### [WORK ORDER]
Repeat the data that follows verbatim. Images are not part of the copy.

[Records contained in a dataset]

= Beginning of Section =

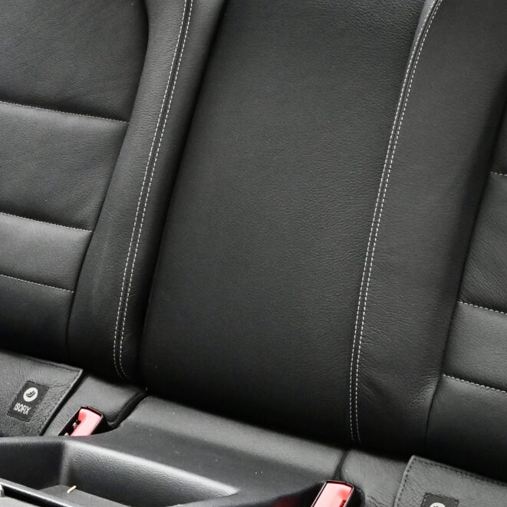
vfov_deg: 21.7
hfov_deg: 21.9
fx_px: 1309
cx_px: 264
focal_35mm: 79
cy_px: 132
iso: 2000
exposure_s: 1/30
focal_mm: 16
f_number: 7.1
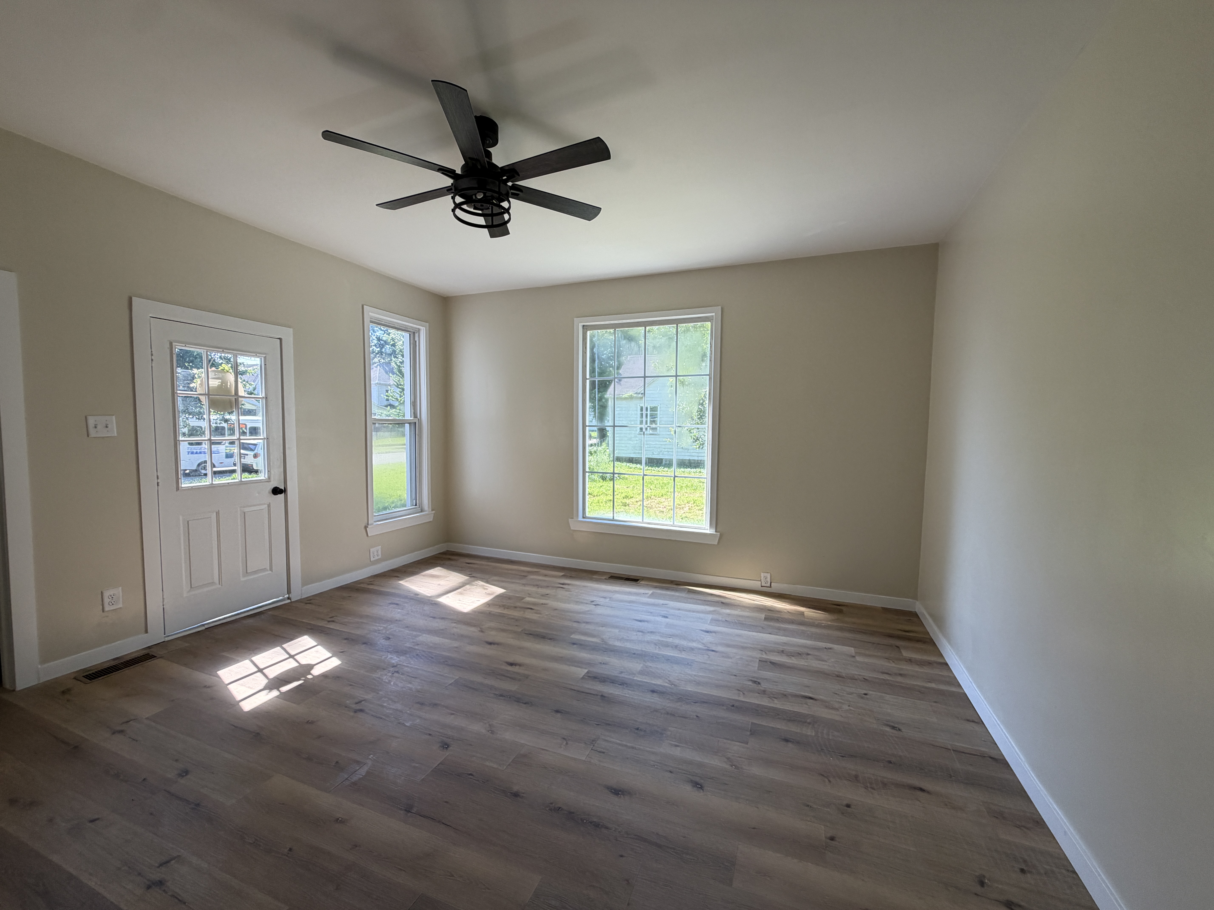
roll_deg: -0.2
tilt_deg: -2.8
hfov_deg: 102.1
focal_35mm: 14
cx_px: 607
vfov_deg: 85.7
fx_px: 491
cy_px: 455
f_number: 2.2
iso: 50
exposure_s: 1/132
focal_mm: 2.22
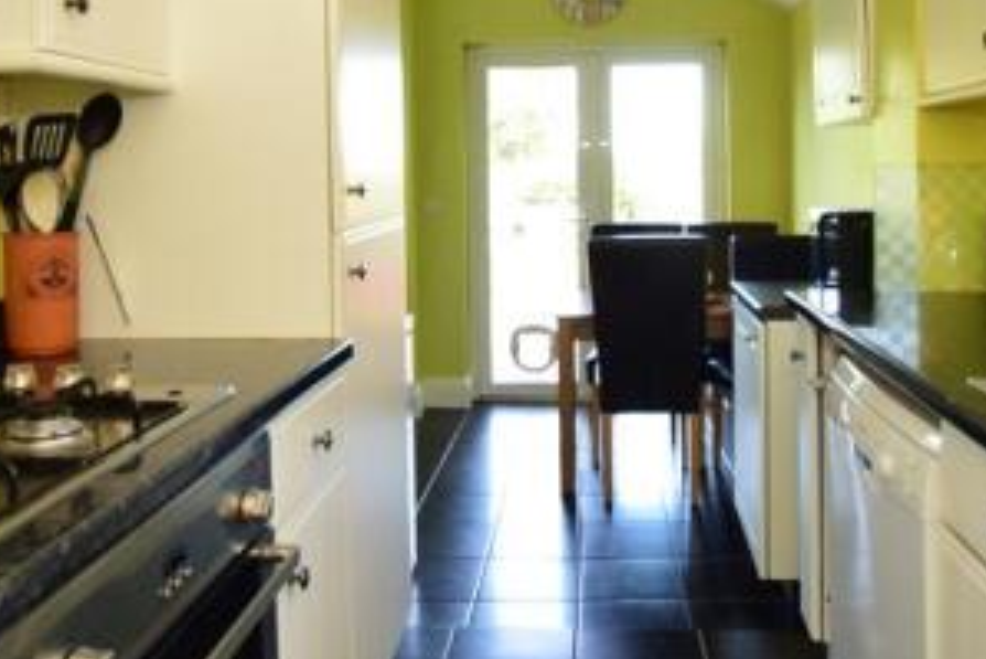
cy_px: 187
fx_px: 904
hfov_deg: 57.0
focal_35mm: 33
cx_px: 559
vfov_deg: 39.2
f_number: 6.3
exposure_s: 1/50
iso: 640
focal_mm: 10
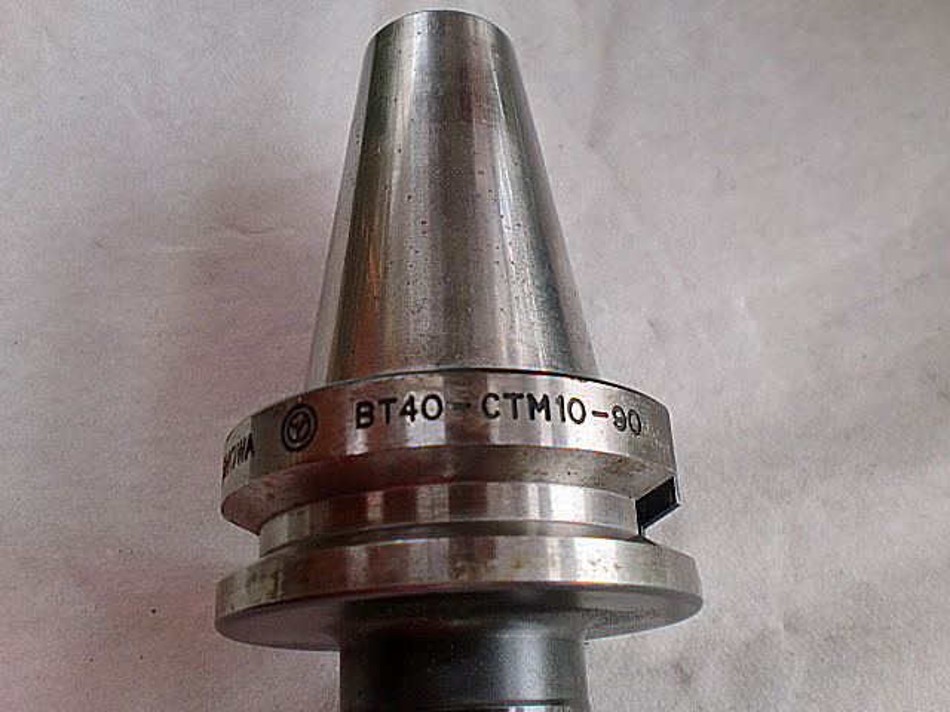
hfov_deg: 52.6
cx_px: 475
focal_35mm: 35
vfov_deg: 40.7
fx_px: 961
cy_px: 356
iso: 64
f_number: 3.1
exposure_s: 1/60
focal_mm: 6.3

= End of Section =

### [RESULT]
vfov_deg: 21.7
hfov_deg: 21.9
fx_px: 1309
cx_px: 264
focal_35mm: 79
cy_px: 132
iso: 2000
exposure_s: 1/30
focal_mm: 16
f_number: 7.1
roll_deg: -0.2
tilt_deg: -2.8
hfov_deg: 102.1
focal_35mm: 14
cx_px: 607
vfov_deg: 85.7
fx_px: 491
cy_px: 455
f_number: 2.2
iso: 50
exposure_s: 1/132
focal_mm: 2.22
cy_px: 187
fx_px: 904
hfov_deg: 57.0
focal_35mm: 33
cx_px: 559
vfov_deg: 39.2
f_number: 6.3
exposure_s: 1/50
iso: 640
focal_mm: 10
hfov_deg: 52.6
cx_px: 475
focal_35mm: 35
vfov_deg: 40.7
fx_px: 961
cy_px: 356
iso: 64
f_number: 3.1
exposure_s: 1/60
focal_mm: 6.3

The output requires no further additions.